** START OF Material for the task **

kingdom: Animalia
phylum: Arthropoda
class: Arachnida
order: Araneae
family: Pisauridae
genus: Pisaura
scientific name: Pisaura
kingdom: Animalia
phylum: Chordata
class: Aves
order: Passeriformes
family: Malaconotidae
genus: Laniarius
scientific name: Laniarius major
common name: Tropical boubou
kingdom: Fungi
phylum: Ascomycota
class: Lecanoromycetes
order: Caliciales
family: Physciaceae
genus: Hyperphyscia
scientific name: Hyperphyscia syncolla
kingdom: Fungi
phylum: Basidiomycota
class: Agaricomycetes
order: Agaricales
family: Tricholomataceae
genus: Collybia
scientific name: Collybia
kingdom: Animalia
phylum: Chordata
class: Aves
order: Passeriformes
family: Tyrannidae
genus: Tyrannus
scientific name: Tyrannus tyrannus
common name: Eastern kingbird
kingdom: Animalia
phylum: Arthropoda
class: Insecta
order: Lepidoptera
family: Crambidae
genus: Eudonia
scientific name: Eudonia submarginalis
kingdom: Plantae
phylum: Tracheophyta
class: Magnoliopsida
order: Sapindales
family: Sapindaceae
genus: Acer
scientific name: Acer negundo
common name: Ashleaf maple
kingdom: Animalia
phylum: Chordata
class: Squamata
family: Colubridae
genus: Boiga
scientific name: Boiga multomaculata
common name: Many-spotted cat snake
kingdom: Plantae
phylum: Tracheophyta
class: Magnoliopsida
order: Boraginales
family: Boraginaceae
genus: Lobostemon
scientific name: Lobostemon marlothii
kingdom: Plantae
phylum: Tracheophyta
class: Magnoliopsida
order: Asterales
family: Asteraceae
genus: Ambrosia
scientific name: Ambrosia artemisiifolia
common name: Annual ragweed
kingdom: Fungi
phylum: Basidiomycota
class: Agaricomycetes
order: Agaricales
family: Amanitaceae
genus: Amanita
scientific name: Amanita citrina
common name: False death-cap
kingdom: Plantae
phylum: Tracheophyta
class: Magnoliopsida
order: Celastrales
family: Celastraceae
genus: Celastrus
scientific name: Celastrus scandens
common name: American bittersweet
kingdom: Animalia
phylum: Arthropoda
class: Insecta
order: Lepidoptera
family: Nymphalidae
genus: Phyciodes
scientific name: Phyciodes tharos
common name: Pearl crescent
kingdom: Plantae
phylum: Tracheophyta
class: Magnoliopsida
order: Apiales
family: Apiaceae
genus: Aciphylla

** END OF Material for the task **

### What you should do
Can you put only the lines from the one with "order: Boraginales" to the one with "scientific name: Amanita citrina", both included, into a two-column CSV with the columns text and answer? Use one row per line, put each value in its own quoted field, and replace any line breaks with spaces.

### Finished exercise
text,answer
"order:","Boraginales"
"family:","Boraginaceae"
"genus:","Lobostemon"
"scientific name:","Lobostemon marlothii"
"kingdom:","Plantae"
"phylum:","Tracheophyta"
"class:","Magnoliopsida"
"order:","Asterales"
"family:","Asteraceae"
"genus:","Ambrosia"
"scientific name:","Ambrosia artemisiifolia"
"common name:","Annual ragweed"
"kingdom:","Fungi"
"phylum:","Basidiomycota"
"class:","Agaricomycetes"
"order:","Agaricales"
"family:","Amanitaceae"
"genus:","Amanita"
"scientific name:","Amanita citrina"